Leakage and spraying are more common complaints. In one study of men treated for penile cancer, 83 percent of those who had a partial or total removal reported some leakage during urination, compared to 43 percent in a group that had less extensive surgery. The most frequent causes were a spraying urine stream (35 percent of cases) and a shortened urethral opening (another 35 percent). These issues are manageable but often require adjustments in positioning, wiping habits, or clothing choices.

Reconstruction and Standing Urination

For people who want to restore the ability to urinate from the tip of a reconstructed penis, surgeons can build a new urethra as part of a phalloplasty.
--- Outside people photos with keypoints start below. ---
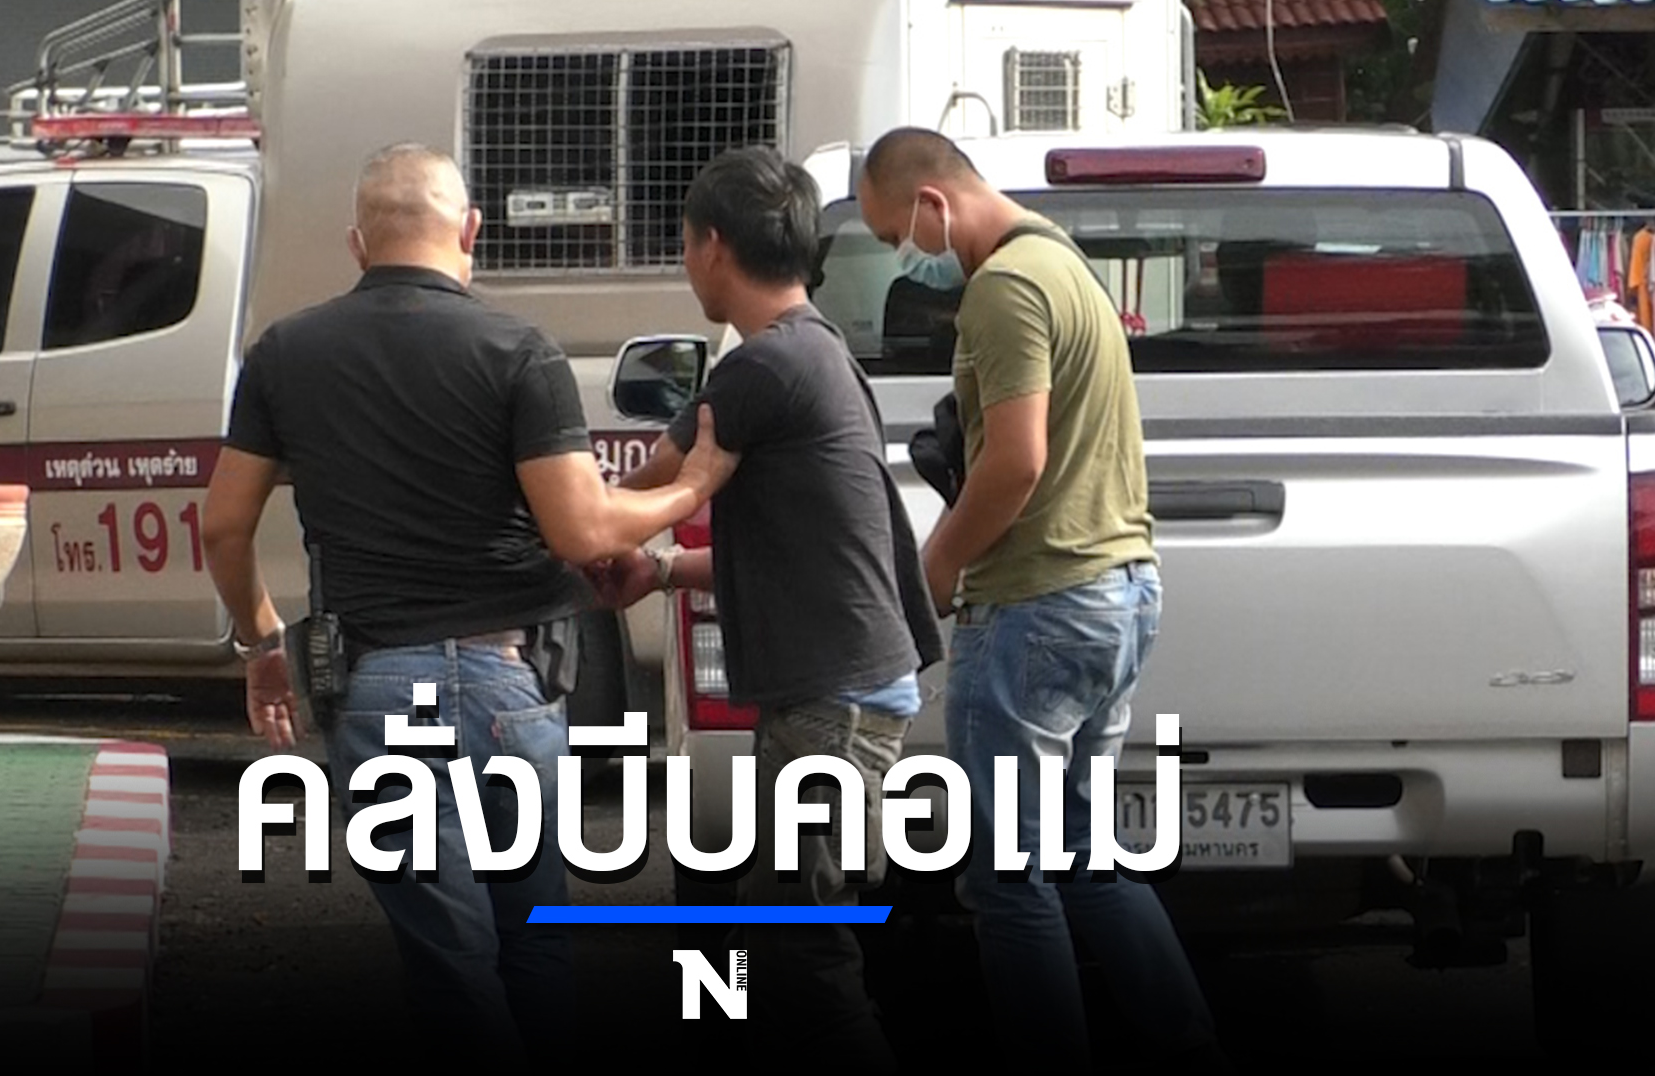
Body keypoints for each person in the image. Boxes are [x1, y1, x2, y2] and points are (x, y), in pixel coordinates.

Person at [200, 143, 735, 1067]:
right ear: (471, 231)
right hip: (510, 684)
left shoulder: (285, 354)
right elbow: (580, 530)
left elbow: (222, 527)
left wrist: (263, 644)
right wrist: (691, 489)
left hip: (375, 687)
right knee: (536, 941)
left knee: (452, 964)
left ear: (358, 243)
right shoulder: (518, 349)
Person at [855, 126, 1225, 1070]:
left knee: (1008, 882)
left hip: (1037, 607)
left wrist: (935, 572)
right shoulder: (1064, 264)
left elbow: (1017, 463)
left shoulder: (1005, 288)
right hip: (1117, 595)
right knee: (1086, 862)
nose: (904, 256)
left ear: (932, 204)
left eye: (896, 235)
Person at [597, 145, 944, 1071]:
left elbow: (633, 499)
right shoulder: (815, 351)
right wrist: (661, 573)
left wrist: (574, 524)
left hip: (834, 703)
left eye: (683, 243)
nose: (685, 262)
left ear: (713, 245)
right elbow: (801, 555)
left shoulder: (761, 370)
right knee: (757, 921)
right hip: (839, 690)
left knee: (799, 943)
This involves extending the urinary channel through tissue grafted from the forearm or thigh. When it works, it allows standing urination through a more typical position.

The trade-off is a high complication rate. In a study of 136 patients, those who had urethral lengthening experienced fistulas (abnormal leaks through the new channel) 43 percent of the time and strictures (scar tissue narrowing) 60 percent of the time. Eighty-one percent needed at least one additional surgery, and 70 percent specifically needed reoperation for urinary complications. By comparison, patients who skipped the urethral extension and kept a perineal opening needed reoperation only 9 percent of the time.

Among those who did go through with urethral lengthening, 75 percent were eventually able to urinate while standing. The remaining 25 percent ended up converting back to a permanent perineal opening after complications proved too difficult to resolve. All of these outcomes typically unfold over multiple surgeries spanning a year or more.

Daily Life and Practical Adjustments

The biggest day-to-day change is sitting to urinate. For many people this is a minor adjustment, no different from what roughly half the population already does. Public restrooms with stalls work fine, though urinals become impractical without a standing device.

Hygiene takes a bit more attention. The perineal area is warmer and more enclosed than the tip of a penis, so keeping the opening and surrounding skin clean and dry matters more. Gentle washing during showers and patting dry after urination help prevent skin irritation. Some people find that wearing breathable cotton underwear and changing it more frequently reduces discomfort.

Bladder function itself is unaffected by the loss of the penis. The bladder still fills and empties normally, the urge to urinate feels the same, and the muscles that control the flow remain intact. What changes is the exit point and the mechanics of aiming, not the underlying plumbing.